Com base no manifesto em que os sócios do Clube Militar, instituição ligada à ultradireita, com sede no Centro da cidade, tentaram pressionar – sem sucesso – a presidente Dilma Rousseff para não seguir adiante com as investigações de abusos e tortura de prisioneiros durante o regime de 64, os indivíduos que já não usam mais a farda e passam o tempo entre uma e outra conspiração contra a democracia, apelam aos aliados daquela era na tentativa de arregimentar apoiadores à palestra do general Luiz Eduardo Rocha Paiva, figura conhecida nos porões dos antigos Doi-Codi e Cenimar, centros de referência na tortura e morte de prisioneiros políticos no Brasil.

“Creio ser um assombro a luta de alguns poucos no sentido de abrirem os olhos da sociedade! Eles serão mártires ou heróis desta luta insana! De qualquer forma, que Deus os ilumine pela verdadeira guerra que fazem com as armas da crítica e do esclarecimento. Se cometerem algum erro, que tenham a certeza, ele será irrelevante no contexto do bom combate que travam, pois seu alerta está sendo dado!”, diz o texto, apócrifo, do “chamamento” que distribuem na web. Segundo os organizadores, policiais alinhados à extrema direita, integrantes de clubes de serviço que, na época da ditadura, apoiaram o regime militar, membros do grupo fascista Tradição, Família e Propriedade (TFP) e maçons que apoiaram o regime imposto pela força das armas deveriam ser convocados para comparecer ao Clube Militar.

Na mensagem, ditam como cada um dos ex-integrantes das Forças Armadas deveria atuar, na busca de mobilizar alguns incautos para uma reação à Comissão da Verdade.

“1 – Para tirar cópia do chamamento (…) na copiadora – 15 minutos. Quem preferir gastar alguns centavos, tire cópias no comércio local e distribua pelo menos nas caixas de correspondência de seus edifícios.
“2 – Quantos parentes sem e-mail já foram contatados pelo telefone? – 30 minutos;
“3 – Já telefonaram ou passaram e-mails para os conhecidos das (sic) polícias militares? – 15 minutos;
“O “LIONS” e o “ROTARY” da cidade já estão por dentro da campanha, telefonema ou e-mail? 10/15 minutos;
“4- A “loja maçônica” da cidade já está por dentro da campanha, telefonema ou e-mail? – 10/15 minutos”.

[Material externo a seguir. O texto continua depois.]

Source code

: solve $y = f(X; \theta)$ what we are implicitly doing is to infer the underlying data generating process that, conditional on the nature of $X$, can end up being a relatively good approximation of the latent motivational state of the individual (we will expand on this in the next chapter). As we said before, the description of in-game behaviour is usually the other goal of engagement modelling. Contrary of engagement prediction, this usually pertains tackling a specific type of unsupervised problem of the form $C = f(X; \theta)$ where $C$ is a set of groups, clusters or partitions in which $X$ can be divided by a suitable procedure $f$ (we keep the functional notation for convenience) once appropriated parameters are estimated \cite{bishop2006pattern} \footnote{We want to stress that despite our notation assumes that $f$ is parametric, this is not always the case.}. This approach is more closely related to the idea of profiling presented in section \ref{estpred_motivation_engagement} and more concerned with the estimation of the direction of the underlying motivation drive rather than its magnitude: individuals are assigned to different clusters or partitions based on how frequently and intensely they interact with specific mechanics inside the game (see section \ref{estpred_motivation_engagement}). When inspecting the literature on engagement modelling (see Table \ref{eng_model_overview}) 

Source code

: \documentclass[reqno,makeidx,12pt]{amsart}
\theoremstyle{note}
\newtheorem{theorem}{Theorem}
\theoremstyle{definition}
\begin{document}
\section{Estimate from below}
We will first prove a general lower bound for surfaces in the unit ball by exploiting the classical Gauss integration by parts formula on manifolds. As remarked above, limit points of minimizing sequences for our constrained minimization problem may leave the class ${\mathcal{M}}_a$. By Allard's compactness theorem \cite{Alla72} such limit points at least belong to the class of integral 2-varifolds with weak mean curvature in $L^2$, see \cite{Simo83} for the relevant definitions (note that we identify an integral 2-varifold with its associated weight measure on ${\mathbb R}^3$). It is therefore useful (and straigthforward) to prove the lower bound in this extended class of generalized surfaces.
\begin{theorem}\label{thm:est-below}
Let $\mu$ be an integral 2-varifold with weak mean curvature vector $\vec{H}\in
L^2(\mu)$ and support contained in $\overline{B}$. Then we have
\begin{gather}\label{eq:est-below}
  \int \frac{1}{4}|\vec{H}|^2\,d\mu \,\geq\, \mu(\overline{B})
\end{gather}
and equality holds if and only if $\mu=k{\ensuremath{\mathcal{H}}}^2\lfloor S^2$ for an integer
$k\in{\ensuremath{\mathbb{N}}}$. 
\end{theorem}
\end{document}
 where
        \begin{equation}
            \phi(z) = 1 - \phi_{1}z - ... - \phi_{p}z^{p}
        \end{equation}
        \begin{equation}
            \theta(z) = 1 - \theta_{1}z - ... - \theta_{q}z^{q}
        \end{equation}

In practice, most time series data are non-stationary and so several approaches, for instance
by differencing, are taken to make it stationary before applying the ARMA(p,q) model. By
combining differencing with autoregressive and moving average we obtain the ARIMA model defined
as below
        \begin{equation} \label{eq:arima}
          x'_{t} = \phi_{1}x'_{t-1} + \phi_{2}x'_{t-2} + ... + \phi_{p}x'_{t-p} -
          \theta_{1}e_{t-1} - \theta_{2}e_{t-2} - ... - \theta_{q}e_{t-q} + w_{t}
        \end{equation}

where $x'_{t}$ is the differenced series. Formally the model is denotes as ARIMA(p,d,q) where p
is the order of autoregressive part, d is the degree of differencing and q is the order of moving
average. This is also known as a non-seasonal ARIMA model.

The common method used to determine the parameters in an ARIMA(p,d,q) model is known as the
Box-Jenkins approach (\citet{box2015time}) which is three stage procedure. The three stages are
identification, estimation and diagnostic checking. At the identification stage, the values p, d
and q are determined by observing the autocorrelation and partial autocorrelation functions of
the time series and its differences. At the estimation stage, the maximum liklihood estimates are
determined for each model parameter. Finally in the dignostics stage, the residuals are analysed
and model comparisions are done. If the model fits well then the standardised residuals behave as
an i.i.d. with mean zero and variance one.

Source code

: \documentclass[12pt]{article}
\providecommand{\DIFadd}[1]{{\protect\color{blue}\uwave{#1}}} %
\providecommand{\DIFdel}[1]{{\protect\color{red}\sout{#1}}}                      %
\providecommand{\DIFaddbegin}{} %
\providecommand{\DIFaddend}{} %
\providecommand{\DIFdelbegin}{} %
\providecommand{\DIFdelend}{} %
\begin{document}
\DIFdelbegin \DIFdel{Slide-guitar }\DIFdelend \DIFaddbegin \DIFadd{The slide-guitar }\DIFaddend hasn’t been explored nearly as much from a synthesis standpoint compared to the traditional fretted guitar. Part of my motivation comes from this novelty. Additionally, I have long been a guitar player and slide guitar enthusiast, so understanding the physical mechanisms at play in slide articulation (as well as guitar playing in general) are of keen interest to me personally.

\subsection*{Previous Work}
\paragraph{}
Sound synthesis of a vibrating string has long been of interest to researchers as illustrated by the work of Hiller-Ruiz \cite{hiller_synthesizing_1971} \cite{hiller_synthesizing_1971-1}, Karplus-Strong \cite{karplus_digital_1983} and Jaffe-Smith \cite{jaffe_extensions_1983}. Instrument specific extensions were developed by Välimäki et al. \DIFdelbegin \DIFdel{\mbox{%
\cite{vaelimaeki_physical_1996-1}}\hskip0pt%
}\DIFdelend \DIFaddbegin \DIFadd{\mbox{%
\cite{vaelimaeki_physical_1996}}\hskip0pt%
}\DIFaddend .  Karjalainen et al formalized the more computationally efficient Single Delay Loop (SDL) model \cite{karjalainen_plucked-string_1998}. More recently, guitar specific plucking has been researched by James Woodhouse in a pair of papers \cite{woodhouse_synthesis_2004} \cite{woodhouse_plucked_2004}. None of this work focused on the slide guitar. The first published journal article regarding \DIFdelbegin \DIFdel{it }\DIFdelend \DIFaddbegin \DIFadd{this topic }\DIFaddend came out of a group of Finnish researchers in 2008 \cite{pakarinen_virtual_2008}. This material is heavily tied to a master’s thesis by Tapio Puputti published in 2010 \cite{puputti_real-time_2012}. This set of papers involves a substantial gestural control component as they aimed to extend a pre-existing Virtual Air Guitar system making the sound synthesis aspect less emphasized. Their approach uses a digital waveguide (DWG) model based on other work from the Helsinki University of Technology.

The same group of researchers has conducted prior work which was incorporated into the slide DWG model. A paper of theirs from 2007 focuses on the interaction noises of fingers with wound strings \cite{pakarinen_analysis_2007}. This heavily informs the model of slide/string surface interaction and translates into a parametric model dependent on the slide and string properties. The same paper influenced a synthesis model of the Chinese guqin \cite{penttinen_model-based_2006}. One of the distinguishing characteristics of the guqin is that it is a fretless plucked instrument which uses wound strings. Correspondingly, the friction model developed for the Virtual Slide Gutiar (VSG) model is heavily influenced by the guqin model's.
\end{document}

A mensagem, sem nenhuma assinatura, em tom de ameaça, alega ainda que os antigos militares não podem “entregar o ouro ao bandido vermelho, de graça”, talvez em referência à ação guerrilheira do Partido Comunista do Brasil e de outras vanguardas revolucionárias da resistência, que terminaram por determinar o fim da ditadura no país, com o apoio de toda a sociedade civil. Ainda segundo o texto, “depende das comunicação que vocês lograrem, por e-mail ou telefone, com os “LlONS’, ‘ROTARY’, ‘lojas maçônicas’, ‘TFP’ e assemelhados”, sem citar o que seriam estes últimos.

Sem dentes

Para alguns dos organizadores da manifestação, convocada pelas redes sociais em uma mensagem transmitida, por vídeo, pelo cineasta Silvio Tendler, essas “manifestações malucas que circulam pela internet” não significam um perigo real para a realização do ato convocado para as 14h, em frente ao Clube Militar, na Avenida Rio Branco, nesta quinta-feira.

– São leões sem dentes. Rugem, fazem barulho, mas já não mordem mais ninguém – concluiu um dos ativistas, que prefere não se identificar “para não jogar mais lenha na fogueira”. Procurado pelo CdB, o presidente do Clube Militar, general aposentado Renato Cesar Tibau da Costa, sequer respondeu às ligações.